**EXERCISE DIRECTIONS:**
Reproduce the following data exactly, minus any images.

**SUPPLIED MATERIAL:**

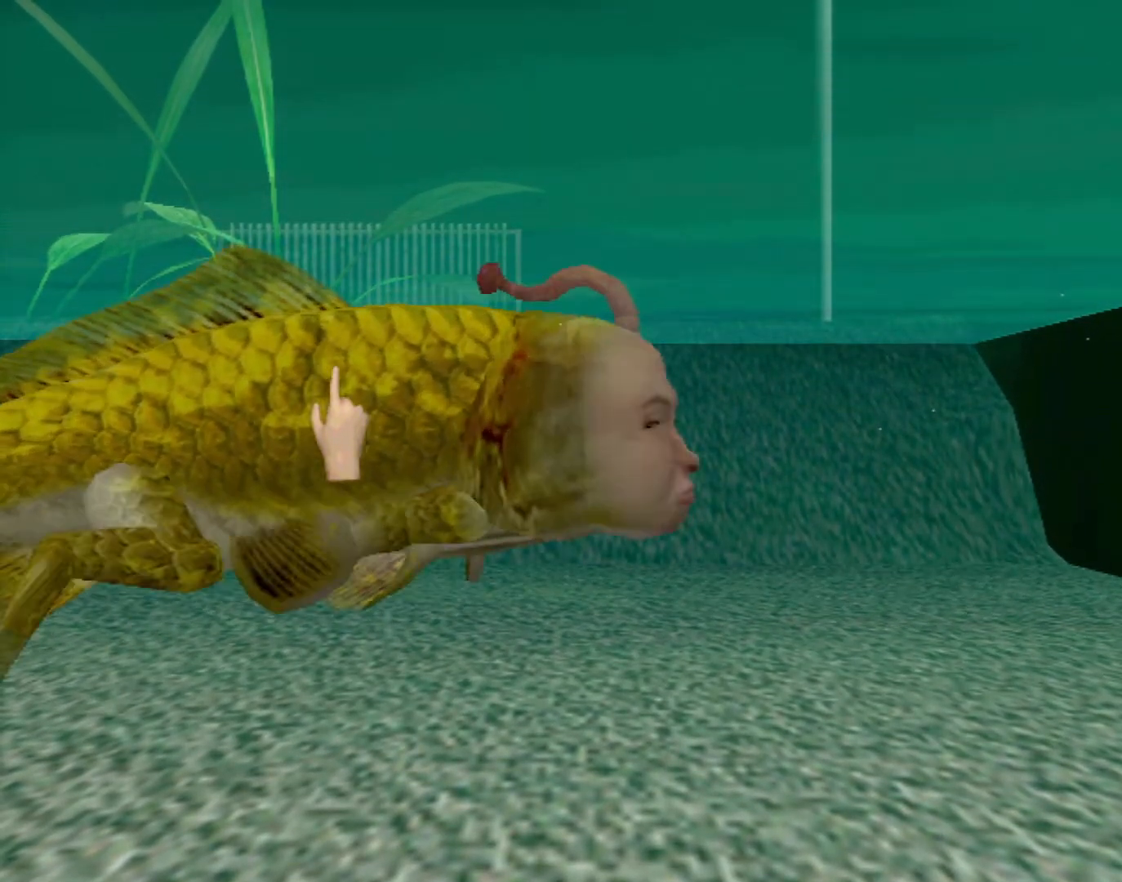
{"buttons": [], "left_stick": "center", "events": []}
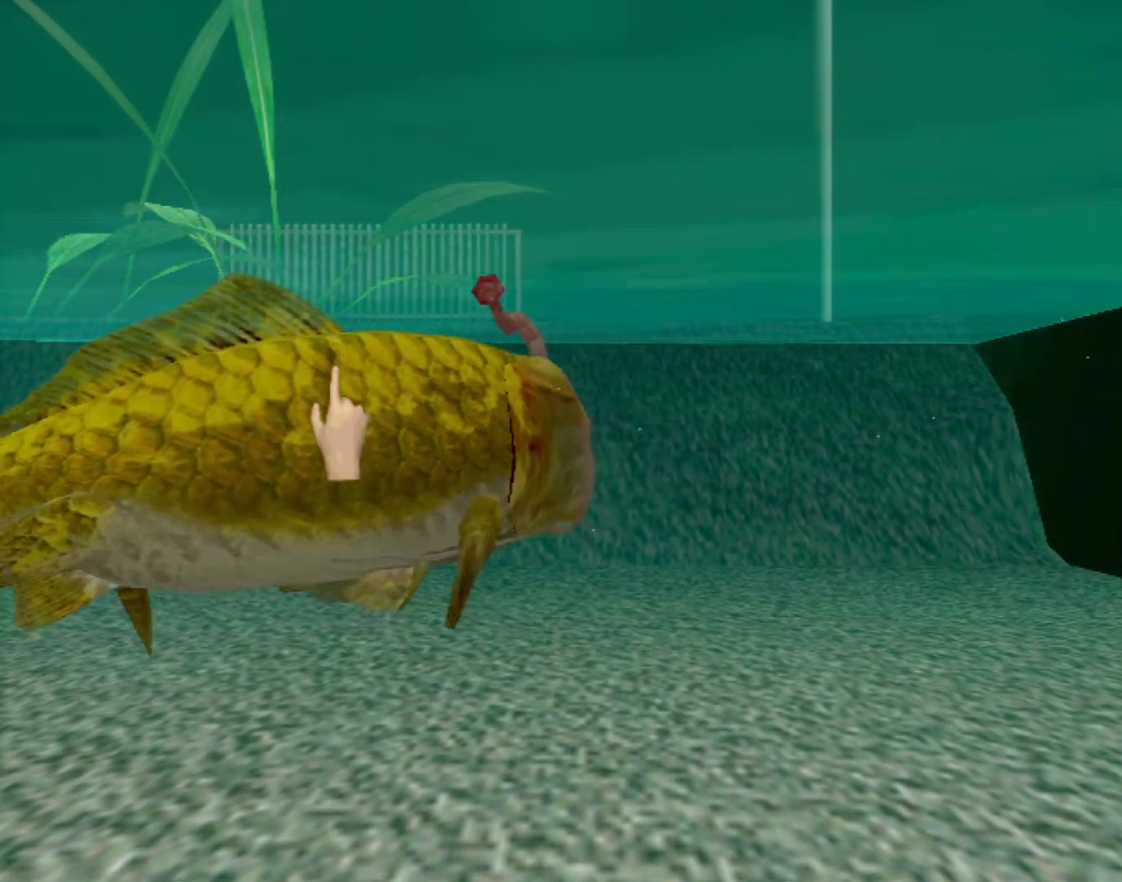
{"buttons": [], "left_stick": "center", "events": [[167, "left_stick", "left"], [283, "left_stick", "center"]]}
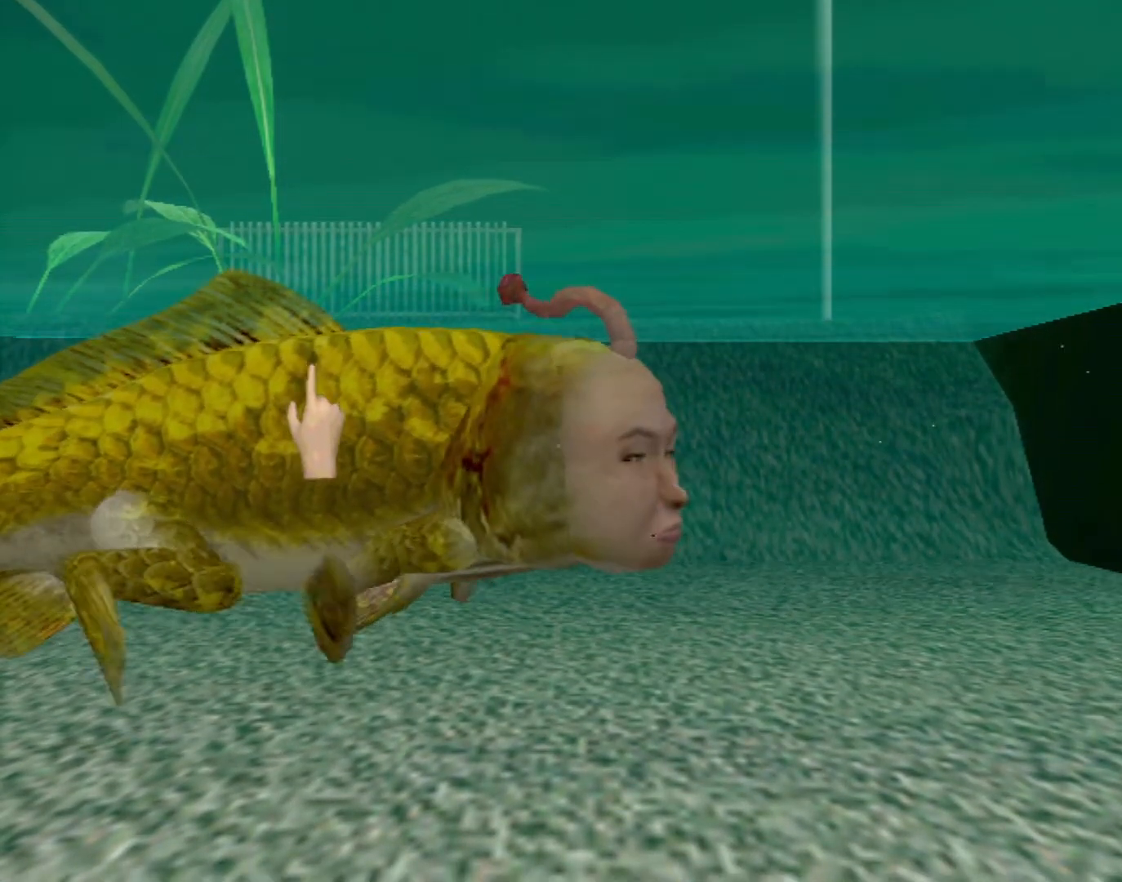
{"buttons": [], "left_stick": "center", "events": []}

**RESULT OF THE EXERCISE:**
{"buttons": [], "left_stick": "center", "events": []}
{"buttons": [], "left_stick": "center", "events": [[167, "left_stick", "left"], [283, "left_stick", "center"]]}
{"buttons": [], "left_stick": "center", "events": []}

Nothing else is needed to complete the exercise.